**Collected data entries**:
▬▬▬▬▬▬

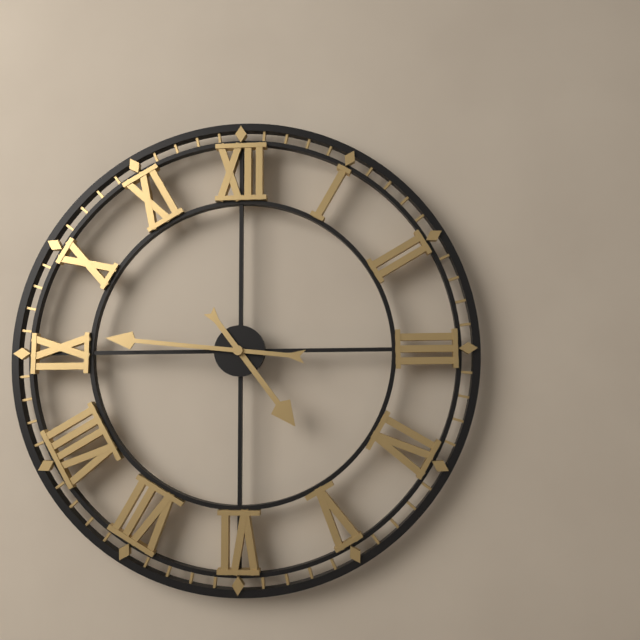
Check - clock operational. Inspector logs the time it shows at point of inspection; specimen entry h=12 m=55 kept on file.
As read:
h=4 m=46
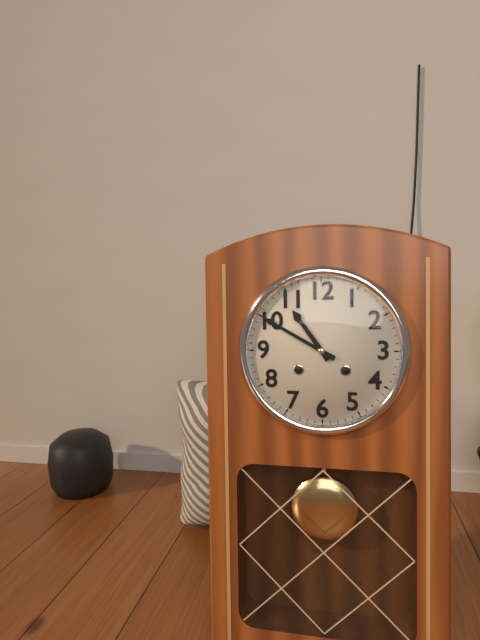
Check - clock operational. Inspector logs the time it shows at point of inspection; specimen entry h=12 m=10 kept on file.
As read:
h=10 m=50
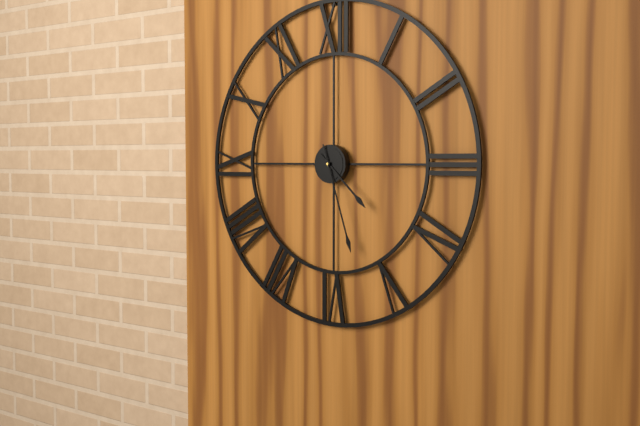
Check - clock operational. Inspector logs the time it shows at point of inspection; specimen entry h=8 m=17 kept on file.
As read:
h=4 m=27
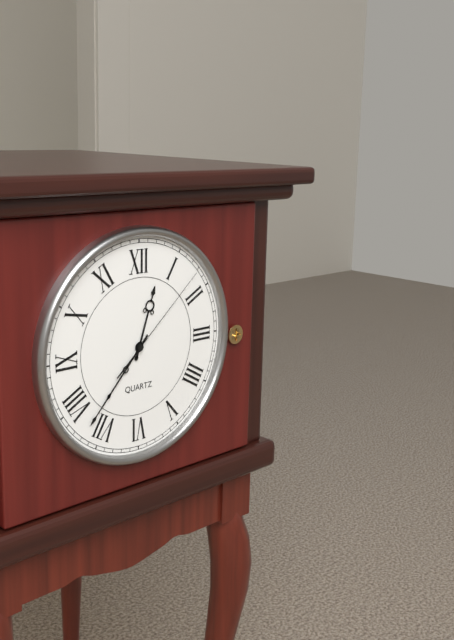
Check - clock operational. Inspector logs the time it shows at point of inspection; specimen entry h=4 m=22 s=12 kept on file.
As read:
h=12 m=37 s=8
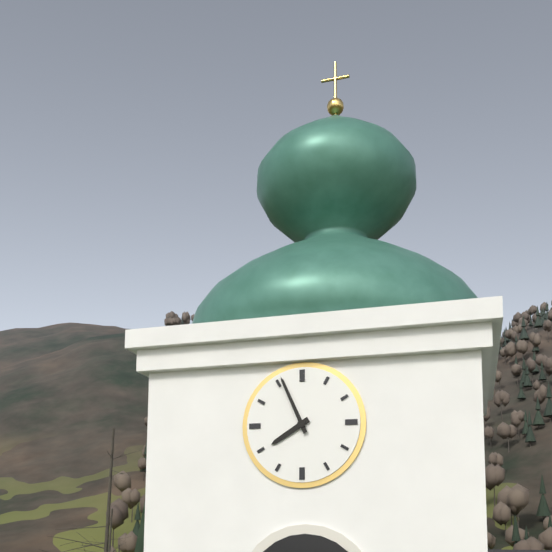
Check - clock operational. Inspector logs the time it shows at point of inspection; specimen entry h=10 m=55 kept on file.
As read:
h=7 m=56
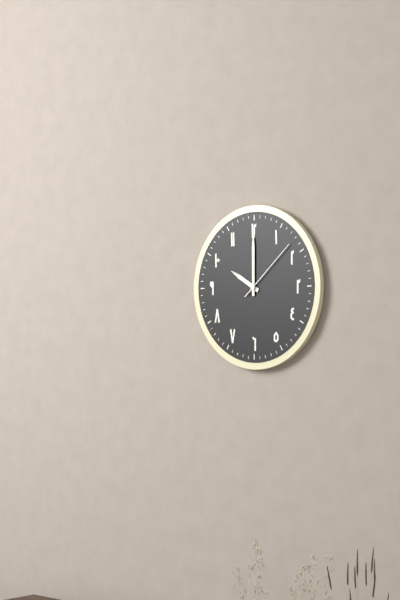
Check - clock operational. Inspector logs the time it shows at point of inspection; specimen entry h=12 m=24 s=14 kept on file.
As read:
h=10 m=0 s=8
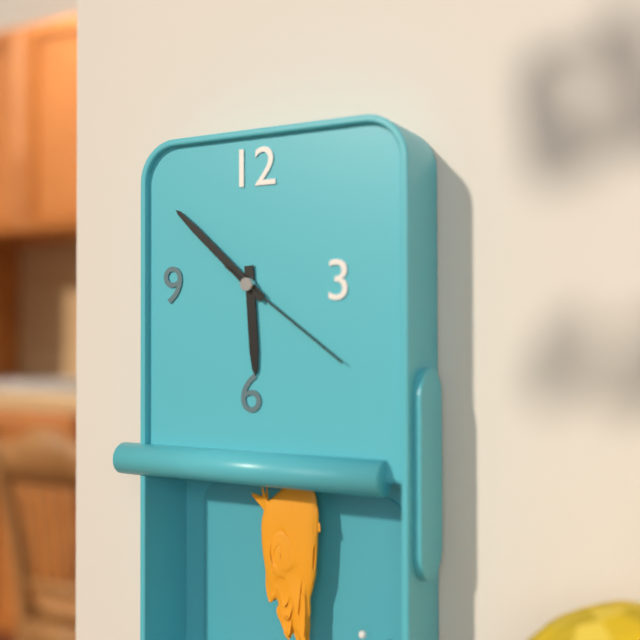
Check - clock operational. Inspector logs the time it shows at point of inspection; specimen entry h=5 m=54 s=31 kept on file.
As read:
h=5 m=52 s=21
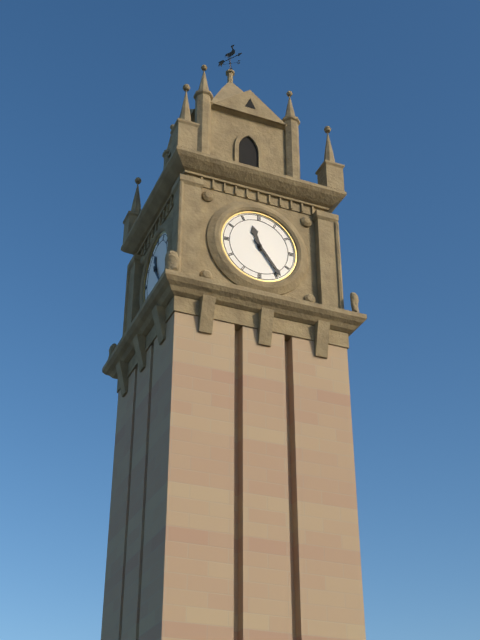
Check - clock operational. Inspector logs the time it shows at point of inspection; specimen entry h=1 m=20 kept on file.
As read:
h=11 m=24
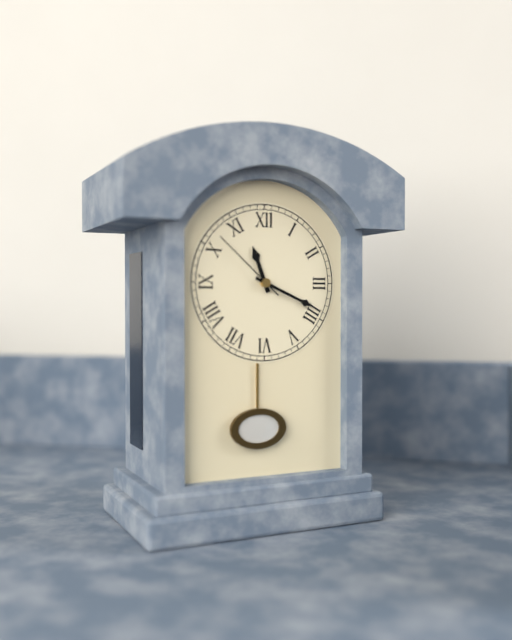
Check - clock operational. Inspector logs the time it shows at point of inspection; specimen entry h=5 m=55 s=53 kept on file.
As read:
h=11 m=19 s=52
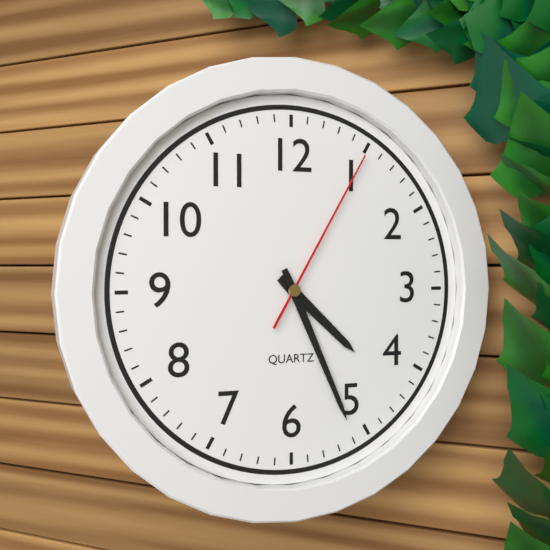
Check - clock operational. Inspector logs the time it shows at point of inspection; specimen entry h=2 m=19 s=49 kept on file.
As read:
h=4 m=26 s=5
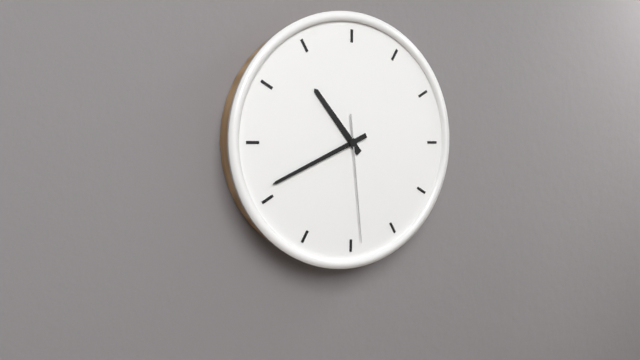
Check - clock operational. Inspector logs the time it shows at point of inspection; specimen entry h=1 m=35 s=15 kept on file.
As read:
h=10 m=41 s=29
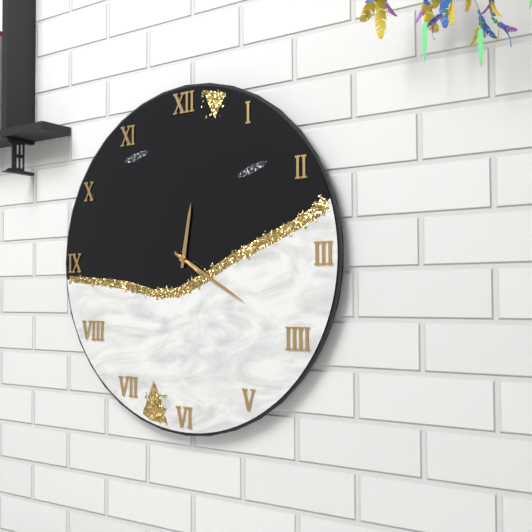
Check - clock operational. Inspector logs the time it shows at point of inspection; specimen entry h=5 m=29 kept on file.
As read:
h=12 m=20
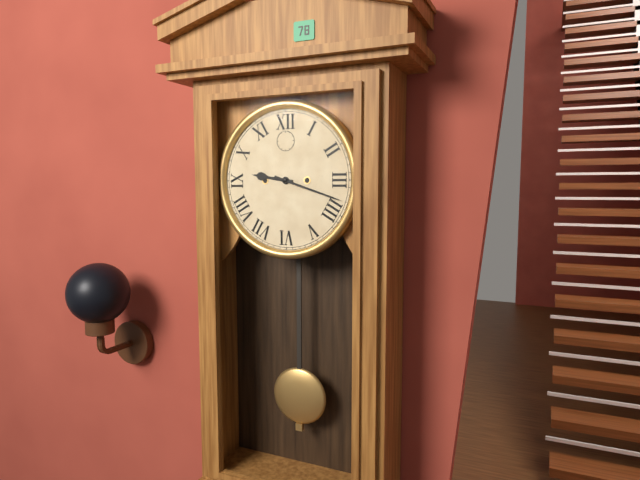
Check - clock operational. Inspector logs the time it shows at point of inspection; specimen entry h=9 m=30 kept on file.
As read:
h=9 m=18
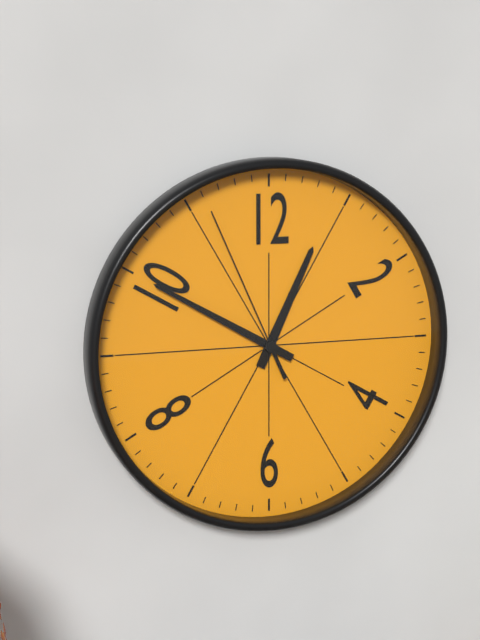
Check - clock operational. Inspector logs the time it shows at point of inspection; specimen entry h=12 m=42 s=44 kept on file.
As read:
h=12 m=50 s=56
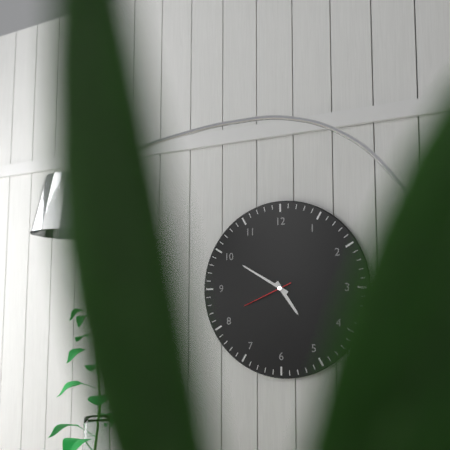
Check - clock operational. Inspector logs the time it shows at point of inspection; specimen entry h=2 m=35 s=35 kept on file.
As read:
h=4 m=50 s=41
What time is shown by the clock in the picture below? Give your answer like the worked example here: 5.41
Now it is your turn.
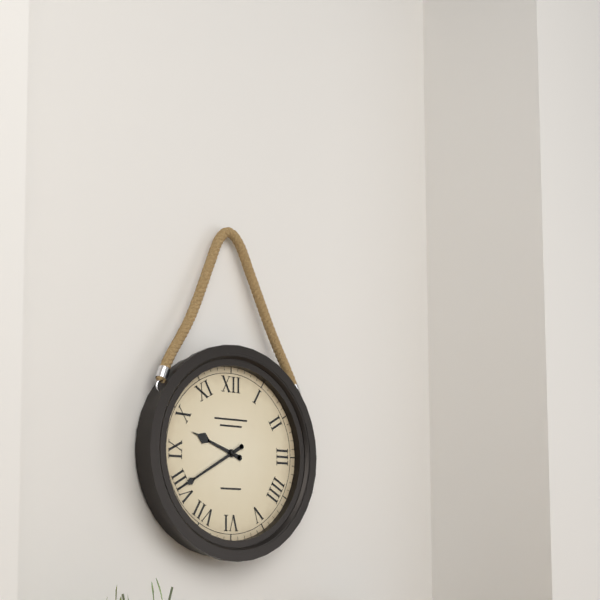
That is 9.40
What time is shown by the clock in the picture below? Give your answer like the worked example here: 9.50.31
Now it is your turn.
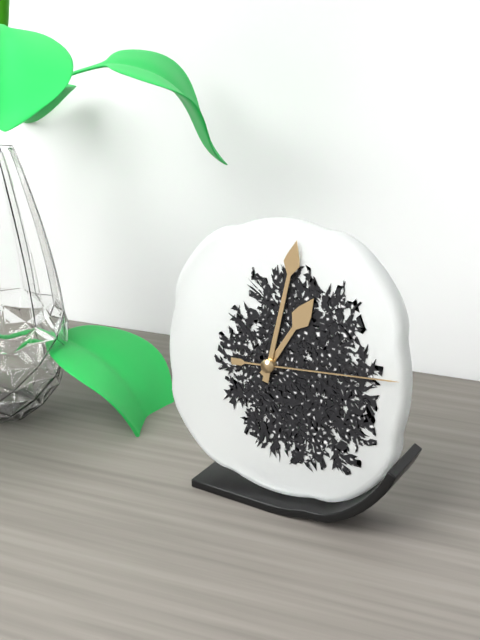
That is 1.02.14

▬▬▬▬▬▬

**EXERCISE BRIEF**:
Write out every line of the records above word for word, leaving out the pictures.

**OUTPUT BELOW**:
Check - clock operational. Inspector logs the time it shows at point of inspection; specimen entry h=12 m=55 kept on file.
As read:
h=4 m=46
Check - clock operational. Inspector logs the time it shows at point of inspection; specimen entry h=12 m=10 kept on file.
As read:
h=10 m=50
Check - clock operational. Inspector logs the time it shows at point of inspection; specimen entry h=8 m=17 kept on file.
As read:
h=4 m=27
Check - clock operational. Inspector logs the time it shows at point of inspection; specimen entry h=4 m=22 s=12 kept on file.
As read:
h=12 m=37 s=8
Check - clock operational. Inspector logs the time it shows at point of inspection; specimen entry h=10 m=55 kept on file.
As read:
h=7 m=56
Check - clock operational. Inspector logs the time it shows at point of inspection; specimen entry h=12 m=24 s=14 kept on file.
As read:
h=10 m=0 s=8
Check - clock operational. Inspector logs the time it shows at point of inspection; specimen entry h=5 m=54 s=31 kept on file.
As read:
h=5 m=52 s=21
Check - clock operational. Inspector logs the time it shows at point of inspection; specimen entry h=1 m=20 kept on file.
As read:
h=11 m=24
Check - clock operational. Inspector logs the time it shows at point of inspection; specimen entry h=5 m=55 s=53 kept on file.
As read:
h=11 m=19 s=52
Check - clock operational. Inspector logs the time it shows at point of inspection; specimen entry h=2 m=19 s=49 kept on file.
As read:
h=4 m=26 s=5
Check - clock operational. Inspector logs the time it shows at point of inspection; specimen entry h=1 m=35 s=15 kept on file.
As read:
h=10 m=41 s=29
Check - clock operational. Inspector logs the time it shows at point of inspection; specimen entry h=5 m=29 kept on file.
As read:
h=12 m=20
Check - clock operational. Inspector logs the time it shows at point of inspection; specimen entry h=9 m=30 kept on file.
As read:
h=9 m=18
Check - clock operational. Inspector logs the time it shows at point of inspection; specimen entry h=12 m=42 s=44 kept on file.
As read:
h=12 m=50 s=56
Check - clock operational. Inspector logs the time it shows at point of inspection; specimen entry h=2 m=35 s=35 kept on file.
As read:
h=4 m=50 s=41
What time is shown by the clock in the picture below? Give your answer like the worked example here: 5.41
Now it is your turn.
That is 9.40
What time is shown by the clock in the picture below? Give your answer like the worked example here: 9.50.31
Now it is your turn.
That is 1.02.14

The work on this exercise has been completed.